MS/MS analysis of glycopeptides captured from BxPC-3 cells revealed 18 proteins predicted or known to be associated with the plasma membrane, including CD109, which has not been reported in pancreatic cancer. Western analysis of CD109 in lysates prepared from pancreatic cancer cell lines revealed it was expressed in 6 of 8 cell lines, with a high level of expression in BxPC-3, MIAPaCa-2, and Panc-1 cells. Immunohistochemical analyses of human pancreatic tissues indicate CD109 is significantly overexpressed in pancreatic tumors compared to normal pancreas.
The selective capture of glycopeptides from the surface of pancreatic cancer cell lines can reveal novel cell-surface glycoproteins expressed in pancreatic ductal adenocarcinomas.

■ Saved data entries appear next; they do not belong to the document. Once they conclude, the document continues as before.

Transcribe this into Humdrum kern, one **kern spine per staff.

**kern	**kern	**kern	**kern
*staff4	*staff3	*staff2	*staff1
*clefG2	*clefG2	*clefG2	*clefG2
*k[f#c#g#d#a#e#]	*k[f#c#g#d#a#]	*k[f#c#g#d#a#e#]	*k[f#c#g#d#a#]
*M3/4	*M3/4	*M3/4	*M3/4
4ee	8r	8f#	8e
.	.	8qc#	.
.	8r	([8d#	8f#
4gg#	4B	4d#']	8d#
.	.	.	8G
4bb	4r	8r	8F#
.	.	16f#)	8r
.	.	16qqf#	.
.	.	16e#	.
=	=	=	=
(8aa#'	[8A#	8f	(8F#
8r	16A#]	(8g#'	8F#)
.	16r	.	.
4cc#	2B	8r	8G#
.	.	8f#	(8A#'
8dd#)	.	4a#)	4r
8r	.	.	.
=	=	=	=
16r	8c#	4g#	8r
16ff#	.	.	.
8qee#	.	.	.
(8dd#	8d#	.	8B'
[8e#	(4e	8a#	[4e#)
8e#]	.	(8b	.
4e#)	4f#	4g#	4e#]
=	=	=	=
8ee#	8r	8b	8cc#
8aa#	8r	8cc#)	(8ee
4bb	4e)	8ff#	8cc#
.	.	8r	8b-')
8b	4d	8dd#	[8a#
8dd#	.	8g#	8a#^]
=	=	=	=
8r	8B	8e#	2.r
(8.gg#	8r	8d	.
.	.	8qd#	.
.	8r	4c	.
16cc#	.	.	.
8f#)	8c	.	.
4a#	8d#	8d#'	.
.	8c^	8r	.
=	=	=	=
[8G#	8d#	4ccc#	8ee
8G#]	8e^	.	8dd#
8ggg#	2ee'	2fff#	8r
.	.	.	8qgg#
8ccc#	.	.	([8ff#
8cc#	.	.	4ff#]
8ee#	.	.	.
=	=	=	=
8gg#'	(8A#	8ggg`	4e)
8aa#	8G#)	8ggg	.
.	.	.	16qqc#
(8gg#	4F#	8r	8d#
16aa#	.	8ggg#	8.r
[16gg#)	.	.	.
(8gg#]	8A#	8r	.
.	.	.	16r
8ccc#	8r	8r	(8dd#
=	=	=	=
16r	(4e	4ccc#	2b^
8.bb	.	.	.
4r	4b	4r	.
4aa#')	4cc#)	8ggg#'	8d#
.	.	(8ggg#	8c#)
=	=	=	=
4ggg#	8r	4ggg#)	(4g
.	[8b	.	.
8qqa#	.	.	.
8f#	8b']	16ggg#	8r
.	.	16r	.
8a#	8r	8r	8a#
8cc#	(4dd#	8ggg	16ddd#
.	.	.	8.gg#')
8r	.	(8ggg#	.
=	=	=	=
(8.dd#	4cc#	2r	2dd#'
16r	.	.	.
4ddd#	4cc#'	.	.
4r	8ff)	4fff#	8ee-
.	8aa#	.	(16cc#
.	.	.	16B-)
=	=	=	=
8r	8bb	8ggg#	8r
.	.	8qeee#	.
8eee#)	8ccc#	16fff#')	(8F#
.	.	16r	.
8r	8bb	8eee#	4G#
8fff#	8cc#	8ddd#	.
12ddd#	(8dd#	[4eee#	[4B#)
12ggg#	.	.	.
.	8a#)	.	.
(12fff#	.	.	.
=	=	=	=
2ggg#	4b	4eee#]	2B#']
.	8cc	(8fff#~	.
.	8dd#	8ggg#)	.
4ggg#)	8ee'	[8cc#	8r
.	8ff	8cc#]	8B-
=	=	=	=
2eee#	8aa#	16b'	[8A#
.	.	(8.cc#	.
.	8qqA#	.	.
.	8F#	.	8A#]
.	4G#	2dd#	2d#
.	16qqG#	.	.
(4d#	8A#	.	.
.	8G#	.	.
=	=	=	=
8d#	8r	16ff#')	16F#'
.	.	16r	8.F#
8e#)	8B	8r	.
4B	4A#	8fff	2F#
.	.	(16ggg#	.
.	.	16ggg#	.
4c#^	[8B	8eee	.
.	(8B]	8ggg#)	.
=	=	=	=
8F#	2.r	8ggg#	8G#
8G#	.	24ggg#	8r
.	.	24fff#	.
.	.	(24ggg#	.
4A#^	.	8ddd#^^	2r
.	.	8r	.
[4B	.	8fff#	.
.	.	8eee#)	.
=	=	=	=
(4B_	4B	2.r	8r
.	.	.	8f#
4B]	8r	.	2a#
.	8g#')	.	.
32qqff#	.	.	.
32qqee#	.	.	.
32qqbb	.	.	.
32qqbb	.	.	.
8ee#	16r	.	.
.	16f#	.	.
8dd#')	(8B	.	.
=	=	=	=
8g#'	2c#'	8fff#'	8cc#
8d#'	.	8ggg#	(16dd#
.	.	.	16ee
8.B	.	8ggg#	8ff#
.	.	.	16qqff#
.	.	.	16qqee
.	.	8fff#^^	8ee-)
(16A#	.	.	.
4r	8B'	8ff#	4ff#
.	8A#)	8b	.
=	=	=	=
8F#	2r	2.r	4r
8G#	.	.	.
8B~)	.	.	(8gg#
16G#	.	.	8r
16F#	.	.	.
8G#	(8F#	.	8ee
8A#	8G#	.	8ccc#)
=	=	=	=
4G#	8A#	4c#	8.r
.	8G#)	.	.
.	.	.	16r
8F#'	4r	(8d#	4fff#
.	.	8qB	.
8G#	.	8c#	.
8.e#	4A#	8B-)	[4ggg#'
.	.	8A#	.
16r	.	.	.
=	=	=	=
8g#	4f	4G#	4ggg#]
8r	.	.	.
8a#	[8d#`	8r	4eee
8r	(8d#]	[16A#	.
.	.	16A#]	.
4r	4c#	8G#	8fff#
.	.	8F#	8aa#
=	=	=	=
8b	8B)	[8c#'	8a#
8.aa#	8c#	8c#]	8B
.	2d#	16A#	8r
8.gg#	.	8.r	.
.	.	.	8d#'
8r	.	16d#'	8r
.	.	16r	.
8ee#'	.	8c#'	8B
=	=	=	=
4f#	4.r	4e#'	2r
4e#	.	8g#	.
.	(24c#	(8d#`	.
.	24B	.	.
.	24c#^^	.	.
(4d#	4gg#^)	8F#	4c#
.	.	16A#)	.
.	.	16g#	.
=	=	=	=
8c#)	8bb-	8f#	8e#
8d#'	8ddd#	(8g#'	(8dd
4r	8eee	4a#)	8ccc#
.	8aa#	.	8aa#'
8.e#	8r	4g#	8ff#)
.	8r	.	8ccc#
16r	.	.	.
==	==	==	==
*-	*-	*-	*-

新型靶向癌症治疗方法和/或诊断工具的开发依赖于对正常组织和肿瘤之间分子靶点差异表达的了解。这些潜在靶点中的许多是细胞表面受体;然而,我们对胰腺肿瘤中上调的细胞表面蛋白的了解有限,从而阻碍了胰腺癌靶向治疗的发展。为了开发专门针对胰腺肿瘤的新诊断和治疗工具,我们试图鉴定可能作为潜在肿瘤特异性靶点的细胞表面蛋白。
用双功能连接物生物素酰肼标记胰腺癌细胞系BxPC-3上的膜糖蛋白。蛋白水解消化后,用链霉亲和素偶联的磁珠捕获生物素化的糖肽,然后通过PNGaseF介导的内切糖苷酶裂解释放,并通过液相色谱-串联质谱(MS)进行鉴定。通过对胰腺癌细胞系裂解物的蛋白质印迹分析以及在胰腺导管腺癌和非肿瘤性胰腺组织切片中的免疫组织化学分析,对通过细胞表面糖蛋白捕获程序鉴定出的一种蛋白质CD109进行评估。
对从BxPC-3细胞捕获的糖肽进行的串联质谱分析揭示了18种预测或已知与质膜相关的蛋白质,包括CD109,该蛋白在胰腺癌中尚未见报道。对胰腺癌细胞系制备的裂解物中CD109的蛋白质印迹分析表明,它在8个细胞系中的6个中表达,在BxPC-3、MIAPaCa-2和Panc-1细胞中表达水平较高。对人胰腺组织的免疫组织化学分析表明,与正常胰腺相比,CD109在胰腺肿瘤中显著过表达。
从胰腺癌细胞系表面选择性捕获糖肽可以揭示胰腺导管腺癌中表达的新型细胞表面糖蛋白。